**Texto de origem:**

========

Já o administrador e articulador de equipes, ironia do destino, foi beneficiado pelo rolo compressor do doutor Aderbal, que elegeu Ivo Silveira e derrotou Alcides Abreu na convenção do PSD de 1965. Sem clima na Ilha, Alcides, que havia criado e gerido o plano de metas do governo (Plameg) de Celso Ramos, aceitou convite de Colombo e mudou-se para Brasília.
A parceria se consolidou na capital federal e continuou no governo do estado. Alcides se transformou no principal articulador do Plano de Desenvolvimento Catarinense, o programa de governo de Colombo, chamado ironicamente de “carnê fartura”, alusão ao volume de recursos que a realização do plano exigia.
Entretanto, impulsionado pelo milagre econômico dos primeiros anos da década de 1970, a amizade com os generais e uma equipe de governo experiente e competente, que mesclou técnicos e políticos, Colombo cumpriu o programa, tornando-se um dos mais exitosos governadores da história, com obras de vulto como o aterro da Baía Sul e a ponte que leva seu nome, a segunda ligando a Ilha de Santa Catarina ao continente.
Inquilino ilustre
Outra circunstância, na época absolutamente casual, ligou Colombo a Médici, o general que em 1970 o indicou ao governo catarinense. Depois de formado, em 1949, Colombo trabalhou em Curitiba e colegas de escritório convenceram-no a entrar de sócio na construção de um prédio residencial no Rio de Janeiro. Acabou aceitando e se tornou proprietário de um imóvel cujo primeiro inquilino foi Garrastazu Médici.
Reação oligarca
O presidente Médici integrava a linha dura, que pregava o combate às oligarquias estaduais. A indicação de Colombo mirou este objetivo, gerando mal estar na Arena. Mas os líderes logo absorveram o golpe e o partido, que tinha ampla maioria na Assembleia, elegeu unanimemente Colombo Salles governador em 6 de dezembro de 1970.
Logo após ser indicado Colombo já arbitrava desavenças na Arena. Nesse ano, em outubro, houve eleição para os legislativos estadual e federal e Sadi Marinho, de Xanxerê, era pré-candidato a deputado estadual. Na última hora, para beneficiar candidatos da cúpula arenista, o seu nome foi retirado da lista. Bastou contudo uma ligação a Colombo Salles para Sadi voltar a figurar entre os candidatos.

========

**O que fazer:**
1. Por favor, liste todas as pessoas mencionadas pelo nome no texto sobre Colombo Salles.
2. Dê continuidade ao texto sobre Colombo Salles a partir da última frase apresentada.
Os itens formam um material separado do texto sobre Colombo Salles.

Entradas do conjunto de dados:
========

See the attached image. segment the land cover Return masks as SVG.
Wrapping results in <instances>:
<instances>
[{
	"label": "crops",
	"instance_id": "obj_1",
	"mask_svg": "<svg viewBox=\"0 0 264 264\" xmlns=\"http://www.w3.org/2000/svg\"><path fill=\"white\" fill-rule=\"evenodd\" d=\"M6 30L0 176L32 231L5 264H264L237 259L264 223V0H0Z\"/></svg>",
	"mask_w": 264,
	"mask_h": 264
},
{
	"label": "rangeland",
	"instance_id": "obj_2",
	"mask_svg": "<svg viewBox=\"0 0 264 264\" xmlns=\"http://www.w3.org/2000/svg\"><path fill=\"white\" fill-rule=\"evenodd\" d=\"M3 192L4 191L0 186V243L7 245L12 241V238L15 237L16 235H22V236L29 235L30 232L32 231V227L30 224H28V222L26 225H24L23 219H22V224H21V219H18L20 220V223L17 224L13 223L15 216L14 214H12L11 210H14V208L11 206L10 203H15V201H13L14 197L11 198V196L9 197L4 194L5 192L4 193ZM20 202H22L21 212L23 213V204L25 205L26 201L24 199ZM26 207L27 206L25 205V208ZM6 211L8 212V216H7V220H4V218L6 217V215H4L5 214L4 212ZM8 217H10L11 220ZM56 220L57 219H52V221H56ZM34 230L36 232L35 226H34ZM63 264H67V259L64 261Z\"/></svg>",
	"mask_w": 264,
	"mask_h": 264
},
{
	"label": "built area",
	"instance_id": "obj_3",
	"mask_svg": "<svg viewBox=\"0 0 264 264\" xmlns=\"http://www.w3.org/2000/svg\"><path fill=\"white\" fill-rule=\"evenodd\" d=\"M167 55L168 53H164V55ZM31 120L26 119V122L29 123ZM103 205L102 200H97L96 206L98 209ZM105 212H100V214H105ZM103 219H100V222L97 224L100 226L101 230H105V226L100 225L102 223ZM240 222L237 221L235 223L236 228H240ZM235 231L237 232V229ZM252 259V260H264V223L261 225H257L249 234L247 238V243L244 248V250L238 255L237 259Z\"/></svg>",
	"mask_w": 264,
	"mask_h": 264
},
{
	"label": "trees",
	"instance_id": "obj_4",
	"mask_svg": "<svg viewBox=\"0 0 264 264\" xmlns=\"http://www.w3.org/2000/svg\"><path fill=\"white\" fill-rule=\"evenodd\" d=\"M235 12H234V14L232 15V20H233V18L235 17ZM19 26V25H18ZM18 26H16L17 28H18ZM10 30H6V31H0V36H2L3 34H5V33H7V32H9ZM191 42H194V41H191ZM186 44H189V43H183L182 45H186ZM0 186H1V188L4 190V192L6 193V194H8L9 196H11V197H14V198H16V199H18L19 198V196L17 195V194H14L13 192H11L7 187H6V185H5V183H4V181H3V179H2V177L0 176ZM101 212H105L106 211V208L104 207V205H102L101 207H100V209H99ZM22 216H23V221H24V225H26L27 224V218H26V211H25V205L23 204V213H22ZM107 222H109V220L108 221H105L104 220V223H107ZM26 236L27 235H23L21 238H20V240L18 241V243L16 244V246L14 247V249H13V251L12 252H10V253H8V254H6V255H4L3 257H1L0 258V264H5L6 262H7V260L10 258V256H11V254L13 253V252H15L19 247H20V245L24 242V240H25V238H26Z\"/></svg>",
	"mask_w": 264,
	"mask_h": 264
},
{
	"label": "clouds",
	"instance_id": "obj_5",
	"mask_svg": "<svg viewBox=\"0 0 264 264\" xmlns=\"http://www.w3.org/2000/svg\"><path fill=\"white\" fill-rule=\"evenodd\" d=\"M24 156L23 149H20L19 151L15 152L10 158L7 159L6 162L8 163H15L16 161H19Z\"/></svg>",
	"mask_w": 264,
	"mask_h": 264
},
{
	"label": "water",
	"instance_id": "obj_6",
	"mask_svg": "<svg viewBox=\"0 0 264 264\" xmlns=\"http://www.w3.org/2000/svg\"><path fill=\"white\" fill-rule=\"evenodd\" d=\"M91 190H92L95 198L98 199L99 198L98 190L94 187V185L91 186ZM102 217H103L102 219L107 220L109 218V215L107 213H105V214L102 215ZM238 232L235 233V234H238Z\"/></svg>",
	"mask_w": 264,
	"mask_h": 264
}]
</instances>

========

**Respostas em ordem:**
1. Aderbal (doutor Aderbal), Ivo Silveira, Alcides Abreu, Celso Ramos, Colombo Salles, Garrastazu Médici, Sadi Marinho

2.
Mas uma vez instalado o governo, a Arena se dividiu entre os representantes das oligarquias e os chamados renovadores. “O estado não pode continuar sendo uma grande fazenda comandada por apenas três capatazes (as famílias Ramos, Konder e Bornhausen) e três milhões de peões a obedecer suas ordens”, pregavam, entre outros, os deputados estaduais da Arena Henrique Córdova, Epitácio Bittencourt, Aldo Pereira de Andrade, Gentil Belani, Homero de Miranda Ramos, Celso Ivan da Costa, Afonso Ghizzo, Nelson Pedrini e Wilmar Ortigari.
Apesar da repercussão popular positiva do discurso antioligárquico, os renovadores foram derrotados na articulação para a escolha do sucessor de Colombo Salles. Enquanto hesitavam em torno dos nomes de Glauco Olinger, Pedro Collin e Sérgio Uchoa Resende, os chefes udenistas Irineu e Jorge Bornhausen e os pessedistas Aderbal, Celso, Joaquim e Renato Ramos se fixaram em Antonio Carlos Konder Reis, indicado pelos militares e eleito governador. “Não participei da articulação da minha sucessão”, explica o ex-governador.
Frases
“O ministro Hélio de Almeida (Viação e Obras Púbicas, governo João Goulart) esteve em Laguna e gostou de um trabalho meu, um modelo reduzido do porto de Laguna”. Colombo, explicando por que foi para o Rio de Janeiro.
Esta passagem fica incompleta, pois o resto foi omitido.